Background Coronary artery disease (CAD), and one of its intermediate risk factors, dyslipidemia, possess a demonstrable genetic component, although the genetic architecture is incompletely defined. We previously reported a linkage peak on chromosome 5q31-33 for early-onset CAD where the strength of evidence for linkage was increased in families with higher mean low density lipoprotein-cholesterol (LDL-C). Therefore, we sought to fine-map the peak using association mapping of LDL-C as an intermediate disease-related trait to further define the etiology of this linkage peak. The study populations consisted of 1908 individuals from the CATHGEN biorepository of patients undergoing cardiac catheterization; 254 families (N = 827 individuals) from the GENECARD familial study of early-onset CAD; and 162 aorta samples harvested from deceased donors. Linkage disequilibrium-tagged SNPs were selected with an average of one SNP per 20 kb for 126.6-160.2 MB (region of highest linkage) and less dense spacing (one SNP per 50 kb) for the flanking regions (117.7-126.6 and 160.2-167.5 MB) and genotyped on all samples using a custom Illumina array. Association analysis of each SNP with LDL-C was performed using multivariable linear regression (CATHGEN) and the quantitative trait transmission disequilibrium test (QTDT; GENECARD).

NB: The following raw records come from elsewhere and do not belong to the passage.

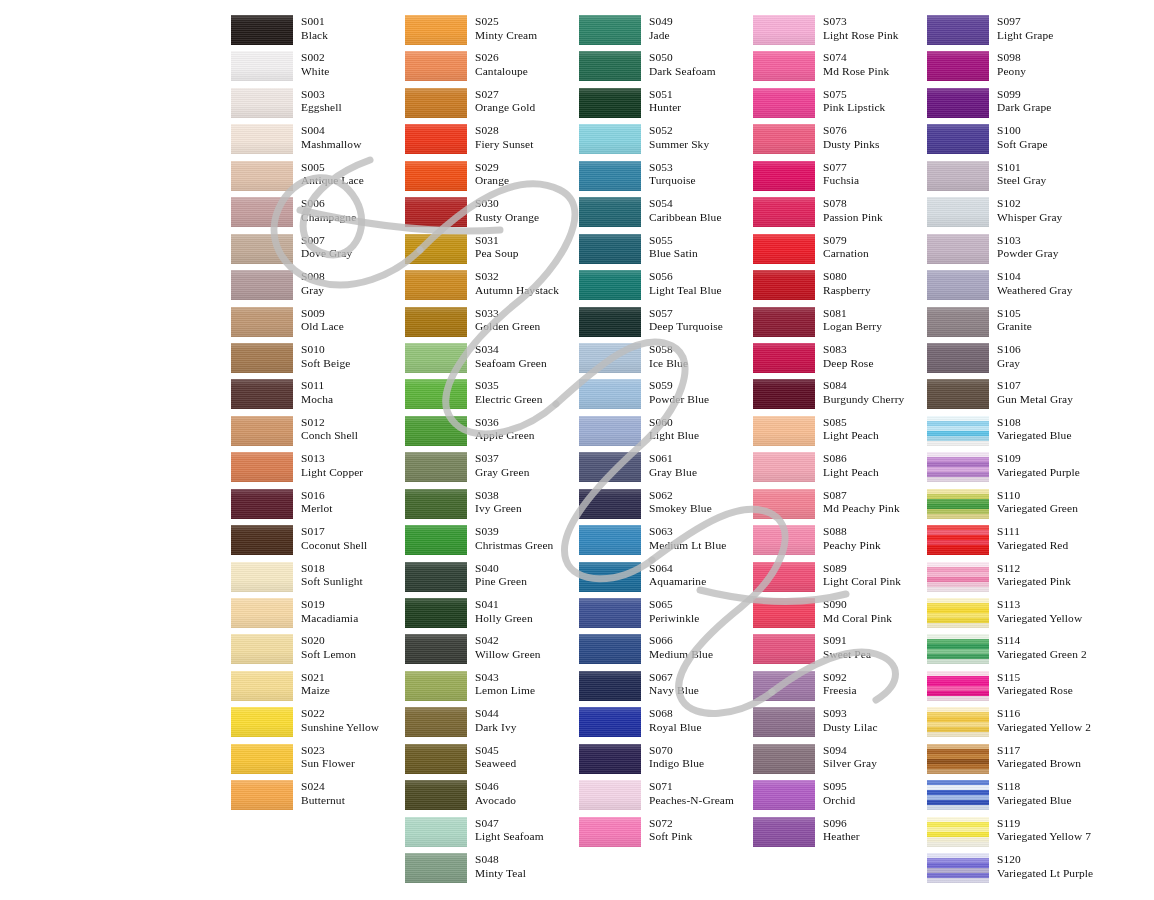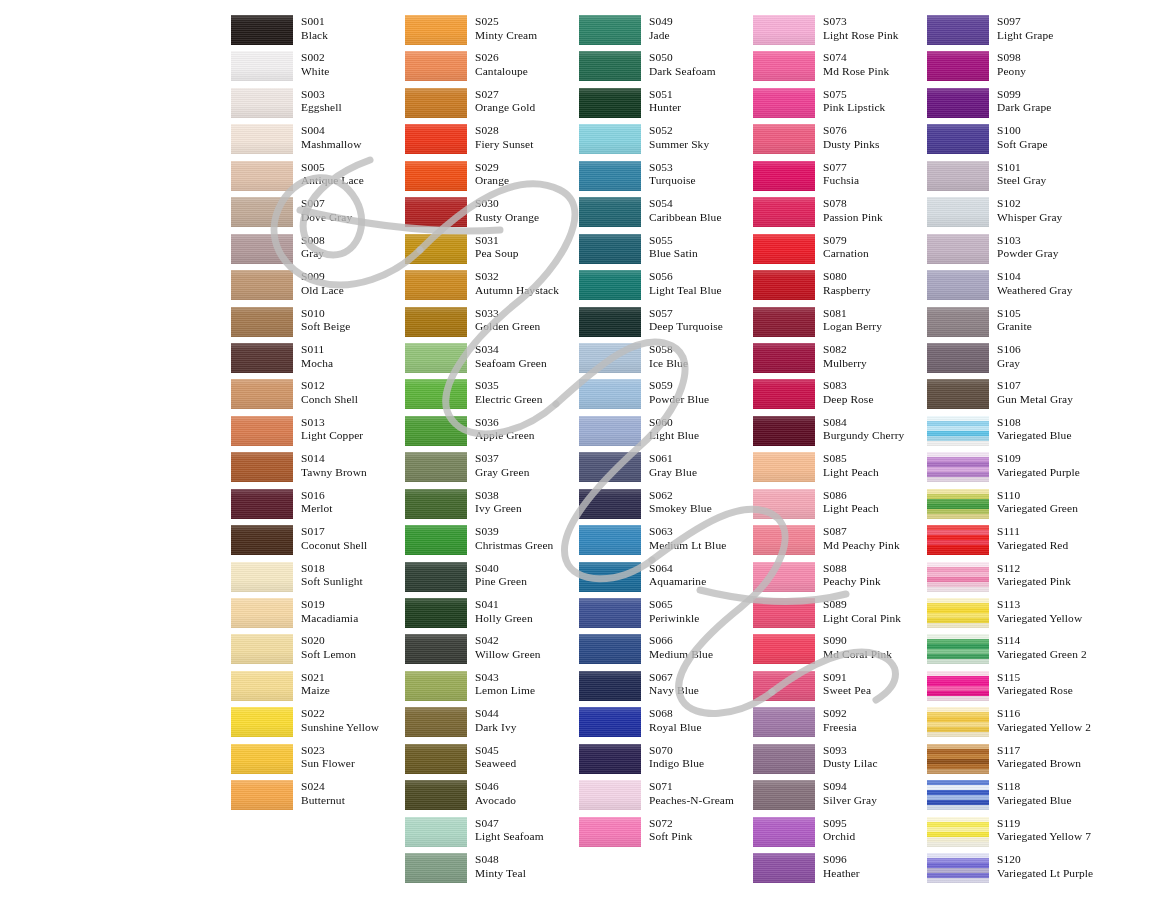"S006" div.color-entry { html: none -> <div> <div> <div></div> <div></div> </div> <div> <span>S006</span> <span>Champagne</span> </div> </div> }
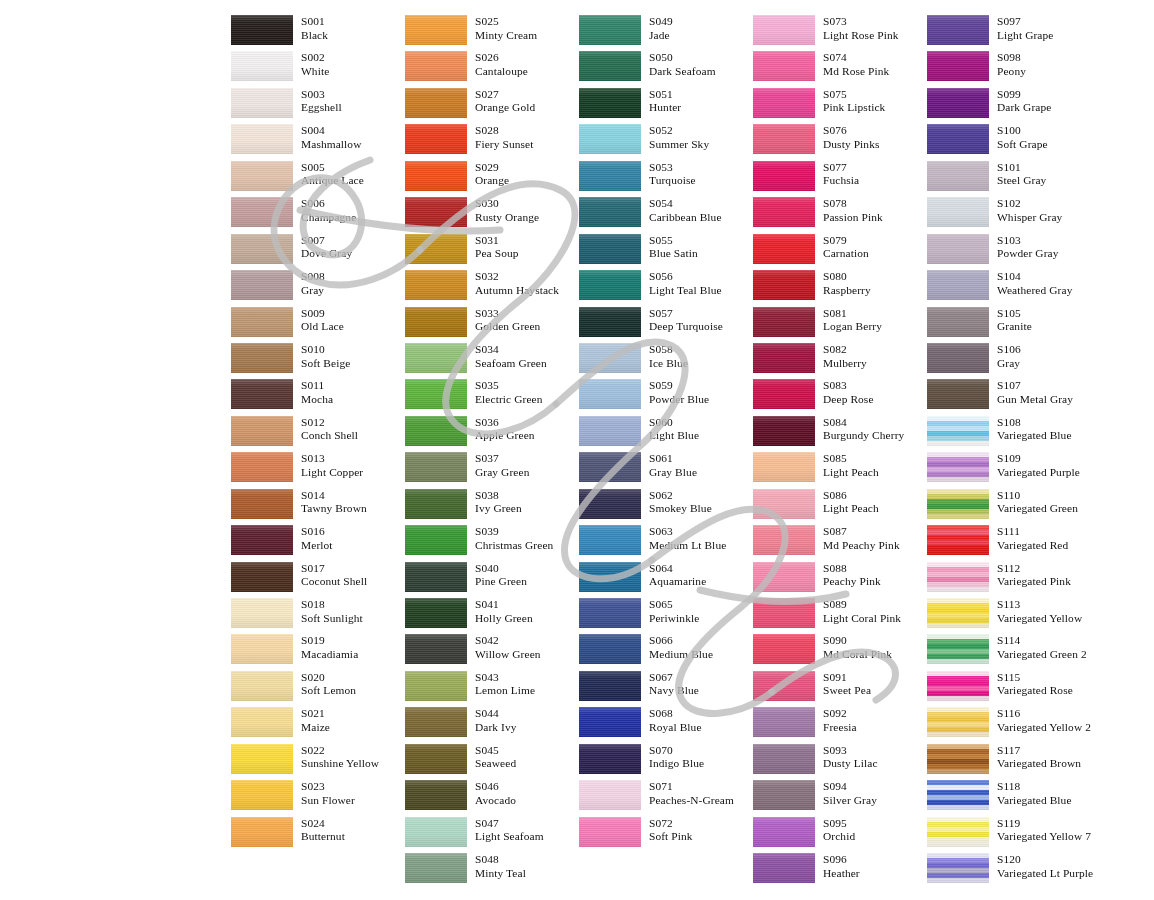"S082" div.color-entry { html: <div> <div> <div></div> <div></div> </div> <div> <span>S082</span> <span>Mulberry</span> </div> </div> -> none }
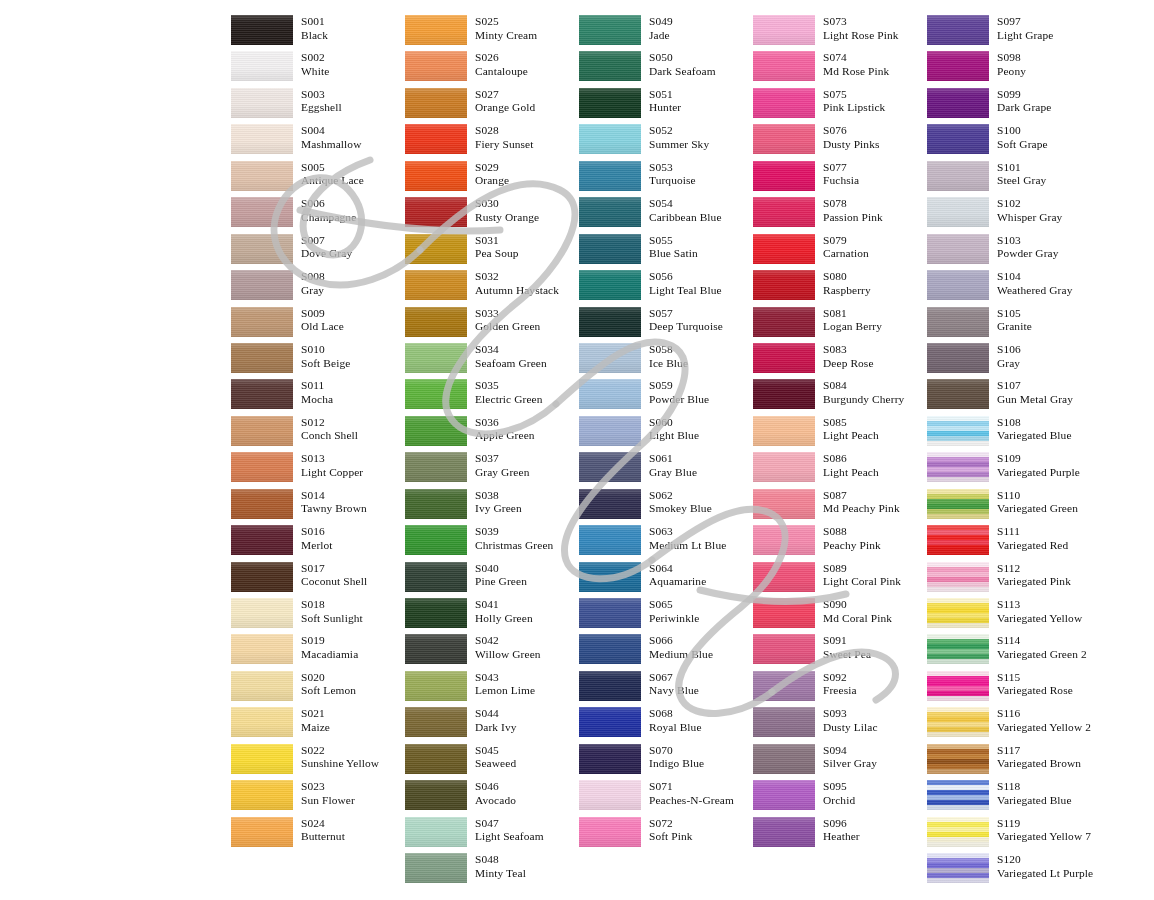"S014" div.color-entry { html: <div> <div> <div></div> <div></div> </div> <div> <span>S014</span> <span>Tawny Brown</span> </div> </div> -> none }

SNPs associated with the intermediate quantitative trait, LDL-C, were then assessed for association with CAD (i.e., a qualitative phenotype) using linkage and association in the presence of linkage (APL; GENECARD) and logistic regression (CATHGEN and aortas). Results We identified four genes with SNPs that showed the strongest and most consistent associations with LDL-C and CAD: EBF1 , PPP2R2B , SPOCK1 , and PRELID2 . The most significant results for association of SNPs with LDL-C were: EBF1 , rs6865969, p = 0.01; PPP2R2B , rs2125443, p = 0.005; SPOCK1 , rs17600115, p = 0.003; and PRELID2 , rs10074645, p = 0.0002). The most significant results for CAD were EBF1 , rs6865969, p = 0.007; PPP2R2B , rs7736604, p = 0.0003; SPOCK1 , rs17170899, p = 0.004; and PRELID2 , rs7713855, p = 0.003. Conclusion Using an intermediate disease-related quantitative trait of LDL-C we have identified four novel CAD genes, EBF1 , PRELID2 , SPOCK1 , and PPP2R2B . These four genes should be further examined in future functional studies as candidate susceptibility loci for cardiovascular disease mediated through LDL-cholesterol pathways.